Selected text
* start *
Diffusion Models: A Comprehensive Survey of Methods and Applications
Diffusion models have emerged as a powerful new family of deep generative models with record-breaking performance in many applications, including image synthesis, video generation, and molecule design. In this survey, we provide an overview of the rapidly expanding body of work on diffusion models, categorizing the research into three key areas: efficient sampling, improved likelihood estimation, and handling data with special structures. We also discuss the potential for combining diffusion models with other generative models for enhanced results. We further review the wide-ranging applications of diffusion models in fields spanning from computer vision, natural language processing, temporal data modeling, to interdisciplinary applications in other scientific disciplines.
* end *
Given data
* start *
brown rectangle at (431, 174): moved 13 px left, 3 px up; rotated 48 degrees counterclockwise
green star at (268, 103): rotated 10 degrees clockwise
* end *
Written instruction A
Update the diffusion-model survey text from "Diffusion Models: A" down to "other scientific disciplines.", swapping "efficient sampling" for "fast sampling".
Written instruction B
Carry on with the survey text on diffusion models from where it stops.

Exercise output A
Diffusion Models: A Comprehensive Survey of Methods and Applications
Diffusion models have emerged as a powerful new family of deep generative models with record-breaking performance in many applications, including image synthesis, video generation, and molecule design. In this survey, we provide an overview of the rapidly expanding body of work on diffusion models, categorizing the research into three key areas: fast sampling, improved likelihood estimation, and handling data with special structures. We also discuss the potential for combining diffusion models with other generative models for enhanced results. We further review the wide-ranging applications of diffusion models in fields spanning from computer vision, natural language processing, temporal data modeling, to interdisciplinary applications in other scientific disciplines.

Exercise output B
FOUNDATIONS OF DIFFUSION MODELS
Diffusion models are a family of probabilistic generative models that progressively destruct data by injecting noise, then learn to reverse this process for sample generation. Current research on diffusion models is mostly based on three predominant formulations: denoising diffusion probabilistic models (DDPMs), score-based generative models (SGMs), and stochastic differential equations (Score SDEs).
Denoising Diffusion Probabilistic Models (DDPMs)
A denoising diffusion probabilistic model (DDPM) makes use of two Markov chains: a forward chain that perturbs data to noise, and a reverse chain that converts noise back to data.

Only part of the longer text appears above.